## [Exercise directions]
How many lines in the records below contain the word "autour"? Reply with the number alone.

## [Supplied material]
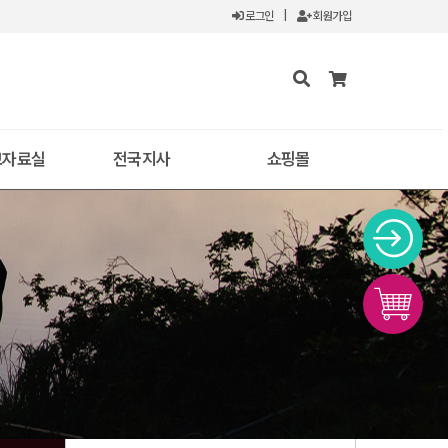
로그인
|
회원가입
보자료실
전국지사
쇼핑몰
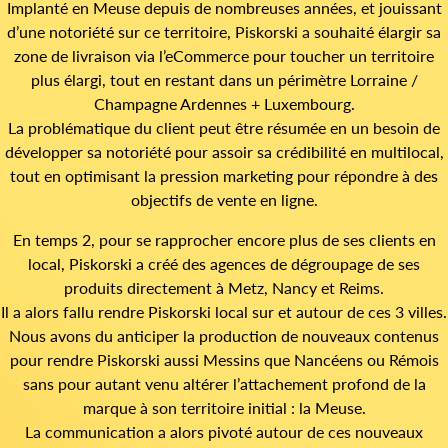
Implanté en Meuse depuis de nombreuses années, et jouissant
d’une notoriété sur ce territoire, Piskorski a souhaité élargir sa
zone de livraison via l’eCommerce pour toucher un territoire
plus élargi, tout en restant dans un périmètre Lorraine /
Champagne Ardennes + Luxembourg.
La problématique du client peut être résumée en un besoin de
développer sa notoriété pour assoir sa crédibilité en multilocal,
tout en optimisant la pression marketing pour répondre à des
objectifs de vente en ligne.
En temps 2, pour se rapprocher encore plus de ses clients en
local, Piskorski a créé des agences de dégroupage de ses
produits directement à Metz, Nancy et Reims.
Il a alors fallu rendre Piskorski local sur et autour de ces 3 villes.
Nous avons du anticiper la production de nouveaux contenus
pour rendre Piskorski aussi Messins que Nancéens ou Rémois
sans pour autant venu altérer l’attachement profond de la
marque à son territoire initial : la Meuse.
La communication a alors pivoté autour de ces nouveaux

## [Result for this task]
2